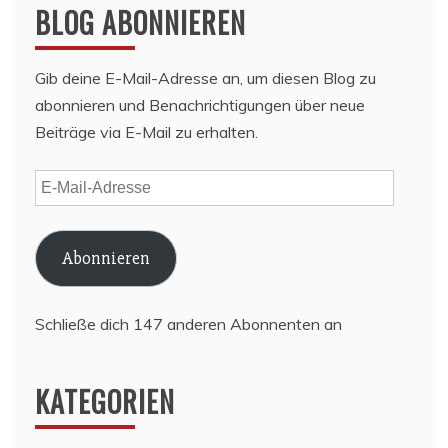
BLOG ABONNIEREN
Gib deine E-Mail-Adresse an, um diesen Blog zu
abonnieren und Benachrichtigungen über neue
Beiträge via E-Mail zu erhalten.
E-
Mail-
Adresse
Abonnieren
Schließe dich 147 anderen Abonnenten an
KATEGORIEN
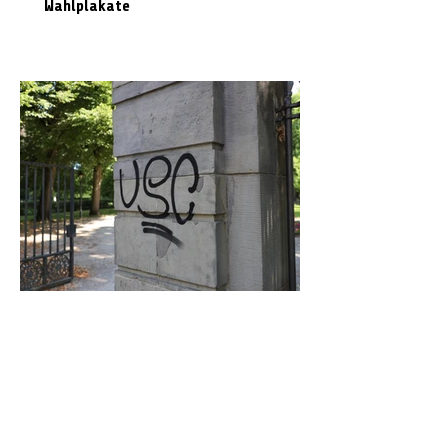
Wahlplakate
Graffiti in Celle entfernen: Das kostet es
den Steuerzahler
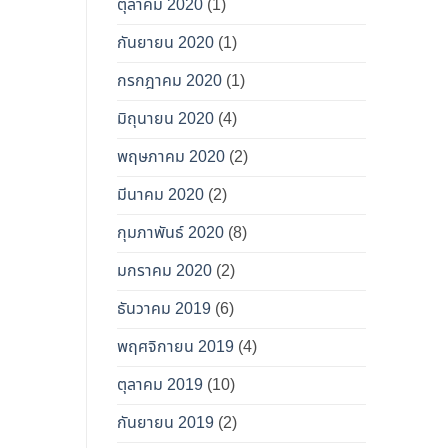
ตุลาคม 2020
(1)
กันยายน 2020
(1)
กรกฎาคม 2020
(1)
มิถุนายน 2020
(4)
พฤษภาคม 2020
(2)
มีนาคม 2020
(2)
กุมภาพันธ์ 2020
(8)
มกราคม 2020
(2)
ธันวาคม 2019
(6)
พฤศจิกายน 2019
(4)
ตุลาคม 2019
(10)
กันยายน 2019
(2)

--

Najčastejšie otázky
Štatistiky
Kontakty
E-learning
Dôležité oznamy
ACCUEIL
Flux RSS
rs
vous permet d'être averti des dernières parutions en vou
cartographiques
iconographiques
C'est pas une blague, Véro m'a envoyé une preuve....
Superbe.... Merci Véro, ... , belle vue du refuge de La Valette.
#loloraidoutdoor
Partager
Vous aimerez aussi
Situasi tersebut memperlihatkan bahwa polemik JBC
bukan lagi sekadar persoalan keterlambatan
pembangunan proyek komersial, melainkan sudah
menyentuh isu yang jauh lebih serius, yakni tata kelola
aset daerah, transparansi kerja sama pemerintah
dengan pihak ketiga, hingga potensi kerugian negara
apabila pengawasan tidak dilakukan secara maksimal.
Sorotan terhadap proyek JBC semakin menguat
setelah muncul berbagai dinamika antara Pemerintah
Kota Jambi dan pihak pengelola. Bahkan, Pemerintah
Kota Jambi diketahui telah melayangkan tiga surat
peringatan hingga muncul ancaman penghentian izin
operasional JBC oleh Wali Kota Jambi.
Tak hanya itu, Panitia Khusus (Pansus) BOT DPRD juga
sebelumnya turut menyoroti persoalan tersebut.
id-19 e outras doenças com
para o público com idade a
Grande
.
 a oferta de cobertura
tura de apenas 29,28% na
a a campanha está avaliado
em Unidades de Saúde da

§ Aim of the task
List every line in the records that contains the string "Adresse", and copy each of those lines in full.

§ Response to this task
Gib deine E-Mail-Adresse an, um diesen Blog zu
Adresse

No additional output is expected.